Waterloo is the name of a federal electoral district in the Waterloo Region of Ontario, Canada, that has been used in the House of Commons of Canada from since 1968 (from 1973 to 1976, it was known as Waterloo—Cambridge). Between 1997 and 2015, the riding was known as Kitchener—Waterloo.

Geography
The Waterloo electoral district contains all of the city of Waterloo plus the Bridgeport neighbourhood of Kitchener.

History

1966–1973

The Waterloo electoral district was created in 1966 from parts of Waterloo North and Waterloo South electoral districts. It initially comprised large sections of the Waterloo County (later Region) outside of the City of Kitchener, in particular in included, the City of Galt (now part of Cambridge), the City of Waterloo and the Townships of North Dumfries and Waterloo.

1973–1976

After the amalgamation of the City of Galt with the Towns of Preston and Hespeler into the City of Cambridge in 1973, the name of the electoral district was changed to Waterloo—Cambridge. The boundaries of the district were not changed to actually add the Preston and Hespeler asections of Cambridge into the riding.

1976–1996

In 1976, Waterloo—Cambridge was abolished when it was redistributed among Cambridge, Kitchener, and a new Waterloo electoral district.

The new Waterloo electoral district was created from parts of the Kitchener, Perth—Wilmot, Waterloo—Cambridge, and Wellington—Grey—Dufferin—Waterloo electoral districts. It comprised the Townships of Wellesley, Wilmot and Woolwich, the City of Waterloo, and parts of the City of Kitchener.

In 1987, the Waterloo electoral district was redefined to comprise the City of Waterloo, the northern part of the City of Kitchener, and the Township of Woolwich. The Townships of Wellesley and Wilmot were redistributed to the Perth—Wellington—Waterloo district.
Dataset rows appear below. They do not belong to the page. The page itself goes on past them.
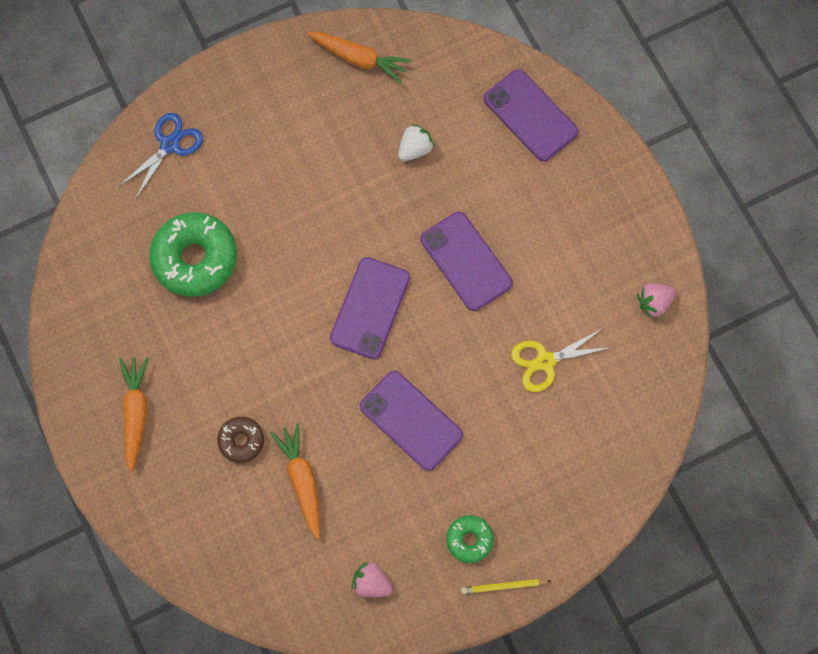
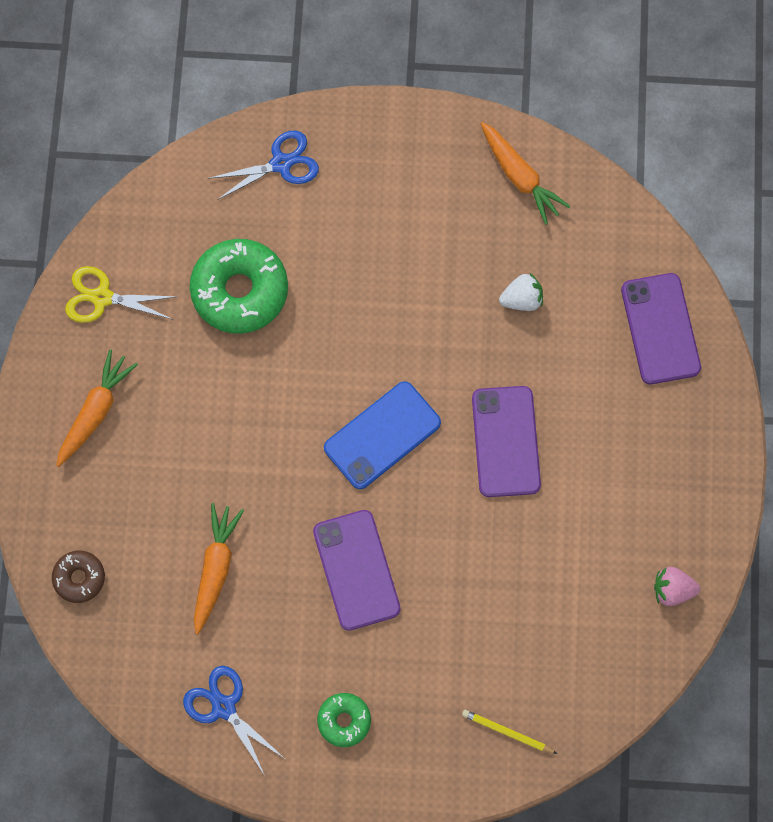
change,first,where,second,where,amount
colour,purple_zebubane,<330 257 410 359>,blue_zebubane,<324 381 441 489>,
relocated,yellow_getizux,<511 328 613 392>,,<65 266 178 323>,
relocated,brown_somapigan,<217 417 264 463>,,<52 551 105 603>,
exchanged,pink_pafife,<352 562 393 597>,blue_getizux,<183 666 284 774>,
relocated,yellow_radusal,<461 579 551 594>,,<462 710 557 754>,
The Waterloo electoral district was renamed to Kitchener—Waterloo and part of it was split into Waterloo—Wellington. The new district consisted initially of the City of Waterloo and the part of the City of Kitchener lying north of a line drawn from west to east along Highland Road West, Lawrence Avenue and Victoria Street.

1997-present

In 2003, the Kitchener part of the riding was redefined to be the part of the city lying north of a line drawn from west to east along Highland Road West, Fischer Hallman Road and the Canadian National Railway situated north of Shadeland Crescent.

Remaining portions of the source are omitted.